-------- Available data --------

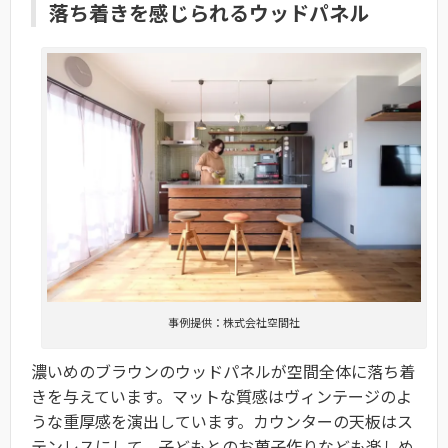
落ち着きを感じられるウッドパネル
事例提供：株式会社空間社
濃いめのブラウンのウッドパネルが空間全体に落ち着
きを与えています。マットな質感はヴィンテージのよ
うな重厚感を演出しています。カウンターの天板はス
テンレスにして、子ども
とのお菓子作りなども楽しめ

--------

▶ Directions for this task:
Please print exactly the lines from the one containing "きを与えています。マットな質感はヴィンテージのよ" through the last line of the records, both included, and nothing else.

▶ Exercise response:
きを与えています。マットな質感はヴィンテージのよ
うな重厚感を演出しています。カウンターの天板はス
テンレスにして、子ども
とのお菓子作りなども楽しめ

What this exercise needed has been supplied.